O Lord, our Sovereign,
how majestic is your name in all the earth!
Jazz interlude
Move 2: Second person of the Trinity
Son
Jesus
redeemer
light
Lots of powerful biblical images - the birth of the Christ child
Christ hanging in a cross
the empty tomb and the resurrected Christ appearing to his friends and followers.
Jesus the son of God, who comes to live among us.
Fully human, fully God. another part of the Trinitarian mystery of who God is.
Jesus, the one who models for us what it means to be human.
the one who lives it perfectly, but instead of turning away from us because of our imperfections, chooses to redeem us nd the world.

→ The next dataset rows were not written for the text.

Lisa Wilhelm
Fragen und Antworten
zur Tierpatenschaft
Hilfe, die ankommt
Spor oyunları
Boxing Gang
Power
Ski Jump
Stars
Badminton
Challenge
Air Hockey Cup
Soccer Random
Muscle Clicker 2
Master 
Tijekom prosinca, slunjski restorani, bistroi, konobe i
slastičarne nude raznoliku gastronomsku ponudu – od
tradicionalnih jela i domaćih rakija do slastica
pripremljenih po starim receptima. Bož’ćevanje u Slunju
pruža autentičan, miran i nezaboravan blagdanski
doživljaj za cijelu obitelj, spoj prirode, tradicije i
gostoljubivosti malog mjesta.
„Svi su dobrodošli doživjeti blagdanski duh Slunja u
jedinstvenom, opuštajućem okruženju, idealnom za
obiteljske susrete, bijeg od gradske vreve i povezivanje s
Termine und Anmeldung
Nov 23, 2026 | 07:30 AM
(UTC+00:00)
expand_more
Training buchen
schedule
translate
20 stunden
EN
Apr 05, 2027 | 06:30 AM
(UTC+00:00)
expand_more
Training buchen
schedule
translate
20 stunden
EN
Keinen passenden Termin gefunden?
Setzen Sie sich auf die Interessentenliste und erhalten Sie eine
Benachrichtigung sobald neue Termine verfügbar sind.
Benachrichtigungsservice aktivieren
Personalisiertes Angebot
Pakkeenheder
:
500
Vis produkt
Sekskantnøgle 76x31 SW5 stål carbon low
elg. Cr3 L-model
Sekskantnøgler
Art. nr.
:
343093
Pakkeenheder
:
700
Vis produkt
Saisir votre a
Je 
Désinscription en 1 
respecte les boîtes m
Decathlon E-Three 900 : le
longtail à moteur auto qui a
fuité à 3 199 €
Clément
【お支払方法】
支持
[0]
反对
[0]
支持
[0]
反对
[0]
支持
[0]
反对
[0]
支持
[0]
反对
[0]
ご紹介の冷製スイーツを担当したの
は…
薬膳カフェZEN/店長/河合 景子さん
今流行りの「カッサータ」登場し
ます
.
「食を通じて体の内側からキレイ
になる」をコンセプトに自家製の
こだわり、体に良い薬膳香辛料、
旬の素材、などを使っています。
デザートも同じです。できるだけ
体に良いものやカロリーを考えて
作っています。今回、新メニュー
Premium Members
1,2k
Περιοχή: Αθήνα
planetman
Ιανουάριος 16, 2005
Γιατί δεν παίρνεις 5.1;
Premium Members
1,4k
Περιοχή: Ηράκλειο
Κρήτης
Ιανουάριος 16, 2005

as we hear Paul describe it: “we[a] have peace with God through our Lord Jesus Christ, 2 through whom we have obtained access[b] to this grace in which we stand,”
Imagine Jesus,
the crucified one,
the resurrected one,
the one who calls us to follow
the one who calls us be his friend.
Jazz interlude
move 3: Holy Spirit
a. From the Hebrew word for breath that describes God the creator breathing the breath of life into us (as you may remember ruach is the Hebrew word for breath. It sounds like the blowing wind).
to the paraclete, or the Advocate. whom Jesus promises will come alongside us
to the blowing winds and tongues of fire from the Pentecost story that sweep into our lives giving us what we need to live into our call to discipleship,
the Holy spirit is perhaps the hardest to define, but maybe the easiest to imagine as something beyond our concrete images.
Jazz interlude
Conclusion: The Trinity – we sing it; we say it; we teach it; we pray it.
We listen for it.
We may not fully understand it, but we know the God who lives it fully.
Jazz finale
Psalm 8
O Lord, our Sovereign,
how majestic is your name in all the earth!
You have set your glory above the heavens.
2 Out of the mouths of babes and infants
you have founded a bulwark because of your foes,
to silence the enemy and the avenger.
3 When I look at your heavens, the work of your fingers,
the moon and the stars that you have established;
4 what are humans that you are mindful of them,
mortals[a] that you care for them?
5 Yet you have made them a little lower than God[b]
and crowned them with glory and honor.
6 You have given them dominion over the works of your hands;
you have put all things under their feet,
7 all sheep and oxen,
and also the beasts of the field,
8 the birds of the air, and the fish of the sea,
whatever passes along the paths of the seas.
9 O Lord, our Sovereign,
how majestic is your name in all the earth!